(Data records begins)

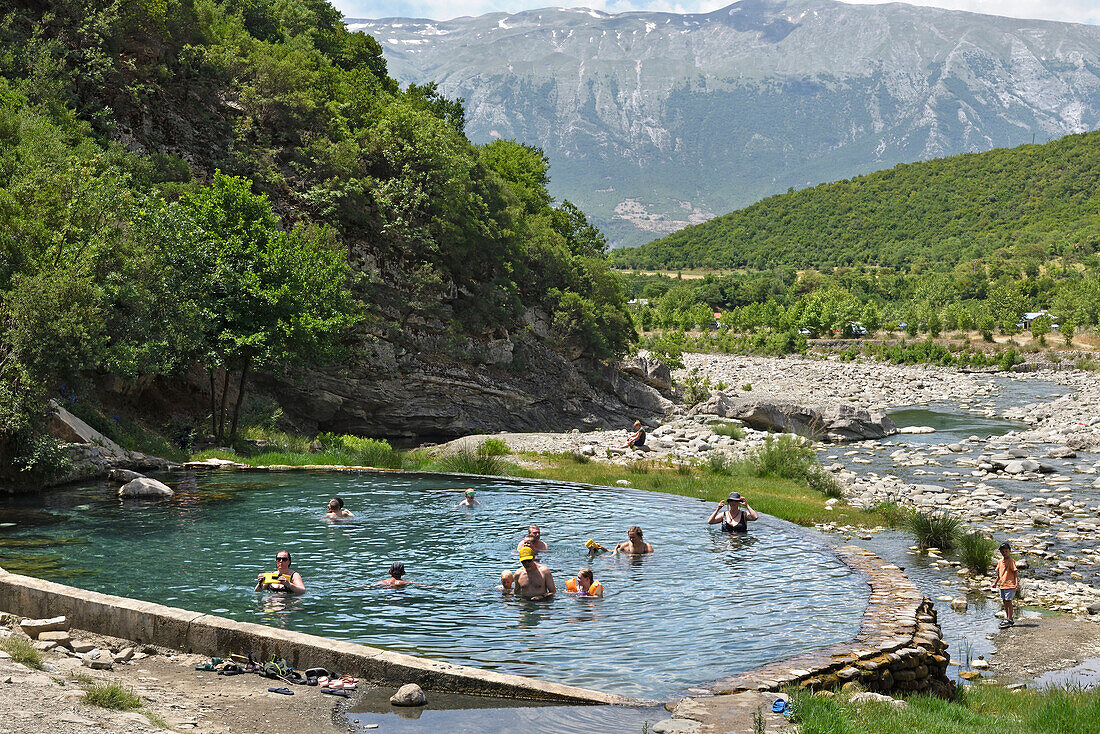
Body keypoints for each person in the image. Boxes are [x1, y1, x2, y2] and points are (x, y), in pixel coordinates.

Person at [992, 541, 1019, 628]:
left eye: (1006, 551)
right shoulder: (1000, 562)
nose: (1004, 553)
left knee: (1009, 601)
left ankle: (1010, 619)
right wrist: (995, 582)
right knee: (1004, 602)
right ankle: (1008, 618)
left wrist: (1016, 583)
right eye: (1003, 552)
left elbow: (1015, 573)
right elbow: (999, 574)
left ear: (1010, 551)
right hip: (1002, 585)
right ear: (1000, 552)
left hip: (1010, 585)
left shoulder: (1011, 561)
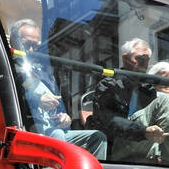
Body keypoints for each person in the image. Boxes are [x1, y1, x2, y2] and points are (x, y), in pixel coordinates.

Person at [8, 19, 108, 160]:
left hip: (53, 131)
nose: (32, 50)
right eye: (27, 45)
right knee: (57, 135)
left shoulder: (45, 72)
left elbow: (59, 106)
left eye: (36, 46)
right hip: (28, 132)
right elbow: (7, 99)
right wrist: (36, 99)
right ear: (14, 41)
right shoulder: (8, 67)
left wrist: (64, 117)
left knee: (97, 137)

(Data records ends)

What to work on:
The copy should start at the line that contains "left elbow: (1015, 573)", end at the last line of the entries above, and match each line exactly, with pictures dropped.

Result:
left elbow: (1015, 573)
right elbow: (999, 574)
left ear: (1010, 551)
right hip: (1002, 585)
right ear: (1000, 552)
left hip: (1010, 585)
left shoulder: (1011, 561)
Body keypoints for each person in the image. Boxes are [x1, y1, x2, y2] and points are (x, y), in pixel coordinates.

Person at [8, 19, 108, 160]:
left hip: (53, 131)
nose: (32, 50)
right eye: (27, 45)
right knee: (57, 135)
left shoulder: (45, 72)
left elbow: (59, 106)
left eye: (36, 46)
right hip: (28, 132)
right elbow: (7, 99)
right wrist: (36, 99)
right ear: (14, 41)
right shoulder: (8, 67)
left wrist: (64, 117)
left knee: (97, 137)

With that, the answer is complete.